健康診断のデータに惑わされる

70歳からの選択 和田秀樹

さらに60代には、体に別の変化も現れます。
耳が聞こえにくくなることです。
加齢性難聴は、一般に50代くらいから高い音が聞こえにくくなることから始まり、65歳を越えると急に増加するといわれます。
耳が遠くなると、認知機能の低下を招きやすくなります。
その理由の1つは、人とのコミュニケーション不足に陥ることがあげられます。

耳が聞こえにくくなったときは、耳鼻科で診察を受けて難聴の進行を食い止めるとともに、迷わず補聴器を使うことです。

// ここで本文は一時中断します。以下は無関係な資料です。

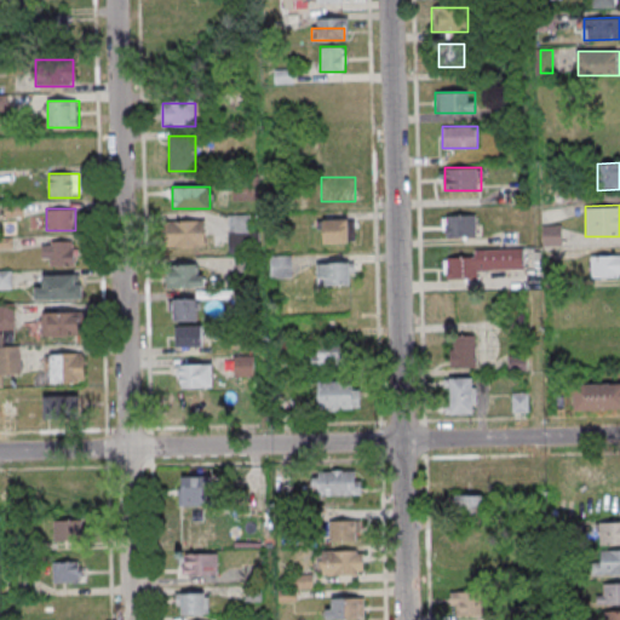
[(476,214),(442,214),(442,237),(476,237),(476,214)]
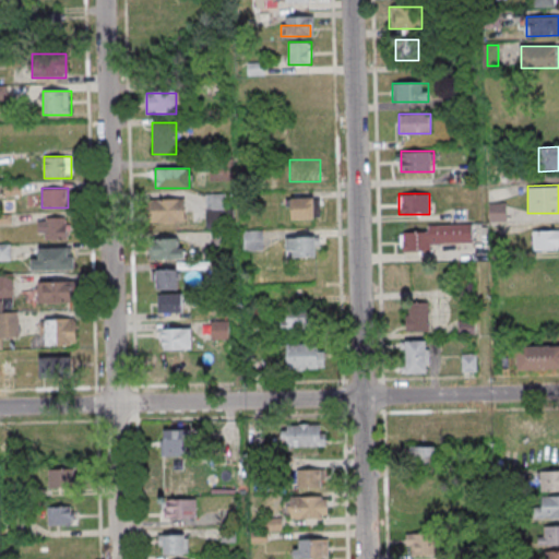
[(226,194),(205,194),(205,232),(213,232),(214,251),(223,251),(223,230),(234,230),(234,211),(226,211),(226,194)]
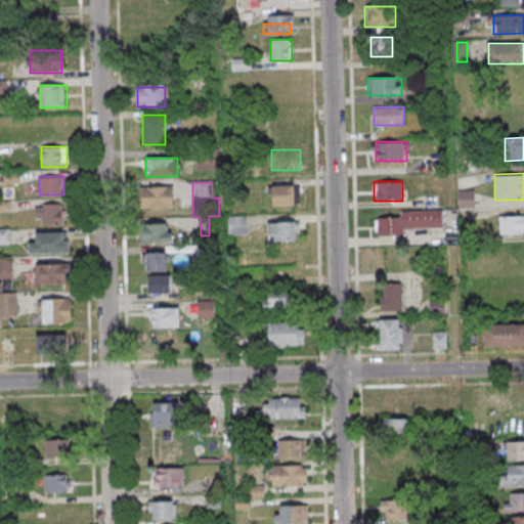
[(297,185),(269,185),(269,205),(297,205),(297,185)]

70代は、老いと闘える最後の時期ともいえる時期で、一般的には70代までは、まあまあ元気な人が多いのです。
多少は体のキレが悪くはなりますが、歩くにしても普通に歩けるし、運転もできる。
仕事もそこそこできるというのが70代だと思います。
ですから、70代は体の衰えをなるべく遅らせる努力をするべきです。
そのためにも、できるだけ動いた方がいい。
その時に邪魔になるのは、皮肉な話ですが、健康診断の検査データだったりするのです。

一般に、医者であれ患者であれ、検査データが正常であれば元気だという錯覚を持っています。
そこで検査値を正常にしようと、血圧や血糖値を下げるために生活にいろいろな制限をかけようとするのですが、かえってその方が元気な生活にとって害になるのです。